CPU usage still remains above ~150%. Nevermind, I’ll try to look further but anyways it shouldn’t be a problem for you guys. 3-5 mins for 50-70 epochs is acceptable.

50 epochs, LR 0.001
CPU time: 7:25 min
GPU time: 3:16 min

Hello Everyone!

I tried different learning rates and epochs but the highest accuracy I get is 45% only. I use 100 epochs and 0.001 learning rate. How can I improve mine? Did you get higher accuracy rate? How?
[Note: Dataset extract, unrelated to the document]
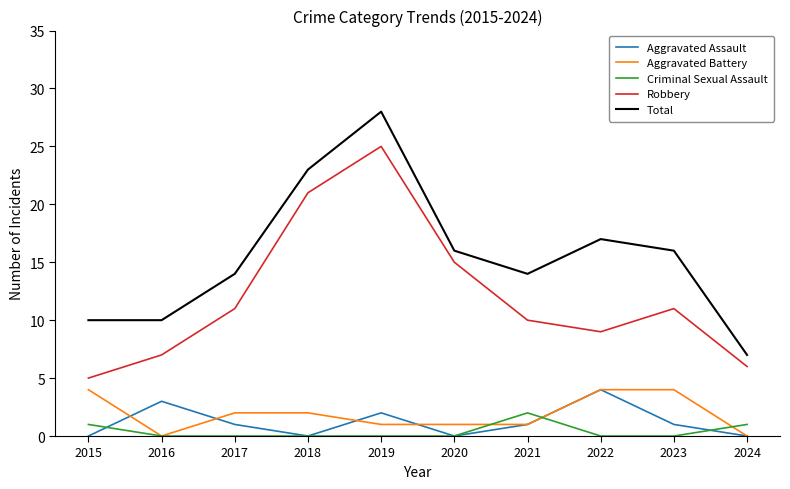

What is the maximum value shown in the chart?

28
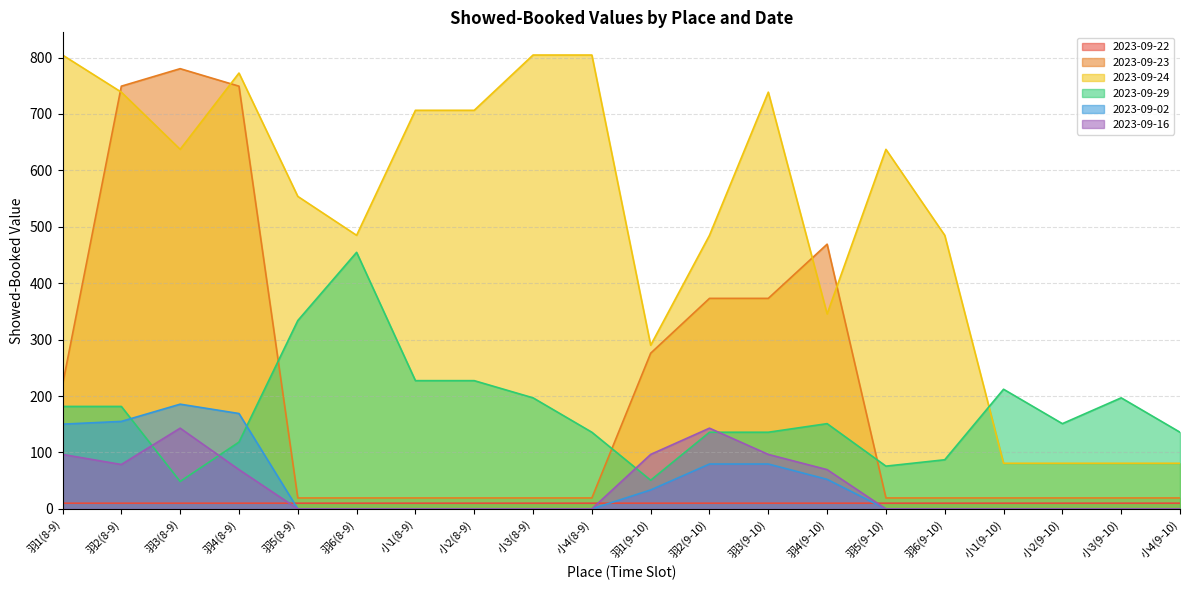

Which series has the largest total across all categories?

2023-09-24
@tanmher09 Try 0.01 or 0.1 as learning rate for 20-25 epochs, otherwise, it might never converge to the local minimum. I hope you would get 50% accuracy depending on your architecture.

This is not the best combination. You can try out different learning rates.

@TumAro @jhonathanortiz @tanmher09 @tanmher09 anyone who is facing an issue on kaggle kernel(related to GPU/CPU) can also try on Google Colab.

Hello TumAro,
By default the calculations are done on the CPU.
GPU acceleration is probably disabled on the environment you are using.
If you are using Kaggle environment to execute your python notebook, select “GPU” in the “accelerator tabs” at the right of the page.
Good work :slight_smile:

1 Like

Hello guys, the downloading of CIFAR dataset in kaggle fails and gives an error, and in collab It says it can’t detect jupyter notebook or python and I can’t commit so I had to manually download the notebook and upload it.

Anybody else having these problems and maybe some fixes for future reference?